The solar trade war between the U.S. and China escalated yesterday, and now the debate is starting to hit installers and investors where it hurts. When the U.S. first imposed tariffs on imports from China in 2012, it left a huge loophole by limiting the scope of the case to Chinese solar cells, which rendered them almost useless.

Residential solar installations like these by SolarCity may see costs go up slightly short-term because of solar tariffs. Source: SolarCity. 

The loophole allowed Chinese solar companies to buy cells from Taiwanese suppliers or elsewhere even if ingots or wafers, which are the first two steps in making cells, came from China. By what's called "tolling" in Taiwan, the Chinese suppliers who were found to have received government subsidies and were dumping products at a loss were able to avoid tariffs that ranged from 34% to 254%.  

SolarWorld, who brought the original case, brought a new trade case last year that intended to close that loophole, and the Department of Commerce ruled yesterday in favor of SolarWorld. Most solar companies will have to pay a 26.89% tariff, except Suntech Power and Trina Solar (NYSE:TSL), who got 35.21% and 18.56% tariffs, respectively.

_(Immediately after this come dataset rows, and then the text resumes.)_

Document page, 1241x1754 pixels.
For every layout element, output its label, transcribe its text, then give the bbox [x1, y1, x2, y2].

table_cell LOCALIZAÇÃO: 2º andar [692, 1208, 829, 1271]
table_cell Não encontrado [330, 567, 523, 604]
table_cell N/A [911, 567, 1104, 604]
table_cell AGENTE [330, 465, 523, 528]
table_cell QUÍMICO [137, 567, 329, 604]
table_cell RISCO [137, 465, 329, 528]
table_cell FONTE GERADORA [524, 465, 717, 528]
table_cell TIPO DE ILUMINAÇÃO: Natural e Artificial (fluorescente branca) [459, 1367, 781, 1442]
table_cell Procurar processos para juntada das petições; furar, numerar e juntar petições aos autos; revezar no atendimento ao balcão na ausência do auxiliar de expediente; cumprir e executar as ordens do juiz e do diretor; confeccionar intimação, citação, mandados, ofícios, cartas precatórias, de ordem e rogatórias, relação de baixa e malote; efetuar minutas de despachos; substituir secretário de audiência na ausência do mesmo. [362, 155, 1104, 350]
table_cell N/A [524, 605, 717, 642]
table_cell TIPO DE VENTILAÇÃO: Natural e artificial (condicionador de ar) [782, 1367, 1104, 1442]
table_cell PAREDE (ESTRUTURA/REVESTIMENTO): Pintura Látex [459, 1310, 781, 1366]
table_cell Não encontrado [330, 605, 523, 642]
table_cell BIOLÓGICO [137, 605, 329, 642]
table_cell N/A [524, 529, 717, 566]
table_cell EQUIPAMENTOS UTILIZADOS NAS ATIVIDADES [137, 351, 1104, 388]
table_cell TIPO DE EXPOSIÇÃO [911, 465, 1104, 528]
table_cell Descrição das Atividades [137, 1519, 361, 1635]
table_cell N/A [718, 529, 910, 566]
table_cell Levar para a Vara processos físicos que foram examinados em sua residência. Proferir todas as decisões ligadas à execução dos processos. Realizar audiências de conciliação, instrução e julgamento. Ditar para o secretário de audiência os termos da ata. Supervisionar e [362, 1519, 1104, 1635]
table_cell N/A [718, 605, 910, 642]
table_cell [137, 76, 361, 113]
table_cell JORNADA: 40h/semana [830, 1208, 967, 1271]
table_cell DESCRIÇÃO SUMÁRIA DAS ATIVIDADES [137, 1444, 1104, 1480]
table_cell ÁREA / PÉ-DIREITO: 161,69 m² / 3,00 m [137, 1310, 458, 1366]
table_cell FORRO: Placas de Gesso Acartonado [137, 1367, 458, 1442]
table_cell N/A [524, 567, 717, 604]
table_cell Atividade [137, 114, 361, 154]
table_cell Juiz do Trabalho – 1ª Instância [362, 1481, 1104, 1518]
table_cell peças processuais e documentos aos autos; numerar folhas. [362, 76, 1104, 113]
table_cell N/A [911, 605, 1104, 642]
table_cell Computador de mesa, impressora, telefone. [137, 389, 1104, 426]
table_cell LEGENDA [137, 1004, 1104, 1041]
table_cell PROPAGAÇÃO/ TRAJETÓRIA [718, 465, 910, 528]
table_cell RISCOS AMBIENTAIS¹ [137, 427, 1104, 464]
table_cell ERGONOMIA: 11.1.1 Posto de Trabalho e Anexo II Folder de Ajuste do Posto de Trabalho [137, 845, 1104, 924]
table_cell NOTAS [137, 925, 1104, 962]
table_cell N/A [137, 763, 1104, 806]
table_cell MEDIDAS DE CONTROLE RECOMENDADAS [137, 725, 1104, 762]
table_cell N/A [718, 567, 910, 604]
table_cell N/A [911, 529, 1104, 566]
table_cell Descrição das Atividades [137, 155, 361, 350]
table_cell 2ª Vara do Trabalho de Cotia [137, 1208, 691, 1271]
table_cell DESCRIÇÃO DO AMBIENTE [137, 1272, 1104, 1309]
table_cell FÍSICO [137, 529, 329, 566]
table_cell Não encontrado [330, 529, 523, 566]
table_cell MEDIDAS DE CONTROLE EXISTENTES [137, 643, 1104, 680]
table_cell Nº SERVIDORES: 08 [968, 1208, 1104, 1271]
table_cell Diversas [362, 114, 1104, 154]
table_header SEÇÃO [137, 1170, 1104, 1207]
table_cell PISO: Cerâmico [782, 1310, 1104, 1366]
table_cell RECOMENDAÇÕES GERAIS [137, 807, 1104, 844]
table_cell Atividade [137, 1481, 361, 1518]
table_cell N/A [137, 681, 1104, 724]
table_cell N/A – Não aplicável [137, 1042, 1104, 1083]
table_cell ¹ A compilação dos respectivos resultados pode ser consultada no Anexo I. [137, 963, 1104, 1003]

Solar farms like this one still account for most of the solar installed in the U.S., and SunPower and First Solar, who are unaffected by the tariff, dominate this part of the industry. Source: SunPower.

Who this affects
Every Chinese solar manufacturer will be affected, but some will be hurt more than others. Yingli Green Energy (NYSE:YGE) is highly leveraged with $2.4 billion in debt and is still losing money. Even Trina Solar, who has the lowest tariff, will be negatively affected because it increases the cost to buy panels for U.S. buyers. 

What investors should keep in mind is that the solar market is now global, and Yingli and Trina have been diversifying their customer base to reduce risk. So, while this is an incremental negative for them, it's not a deal-breaker for them as countries. In 2013, the U.S. only installed 4.8 GW of solar to 37 GW worldwide, so there are large opportunities elsewhere. 

One of the key buyers of Chinese solar panels that will be negatively affected is SolarCity (NASDAQ:SCTY.DL), who has benefited from low-cost Chinese panels since prices plummeted in 2012. Management has addressed this in previous conference calls and has suppliers from outside of China that can fill the gap. But it will likely lead to higher costs, which is significant even if it's only a few pennies per watt.

On the flip side, a company that should benefit is SunPower (NASDAQ:SPWR), who manufactures in Malaysia and is currently known as one of the highest-cost suppliers on a per watt basis. SunPower was already competitive with Chinese panels in the solar market, but this will either bring its costs more in line with competitors, or increase margins, both of which would help the company.

SunPower may parlay this ruling into a bigger market share in residential solar. Source: SunPower.

Is this a game changer?
What investors should understand is that this is more of an incremental impact on the solar industry rather than a major shift, despite the violent reaction solar stocks are having today. Trina Solar or Yingli Green Energy may shift sales from the U.S. to Japan, Europe, or Africa, but it isn't as if they're going to go out of business because of these tariffs alone. SolarCity may have to get panels from suppliers like Kyocera or Sharp, and costs could go up slightly, but the impact will be measured in pennies per watt, so it's only incrementally negative. Even SunPower, who is a beneficiary, won't see a major impact because of the tariffs.

Assuming they stand, beefed-up solar tariffs on Chinese imports will be a slight negative for the solar industry, but solar panels themselves are now only about 25% of the cost of a typical residential solar installations, so a few extra pennies won't fundamentally change the industry's trajectory. The media may have a field day with this, but investors can view it as noise in the great long-term investment thesis for solar stocks.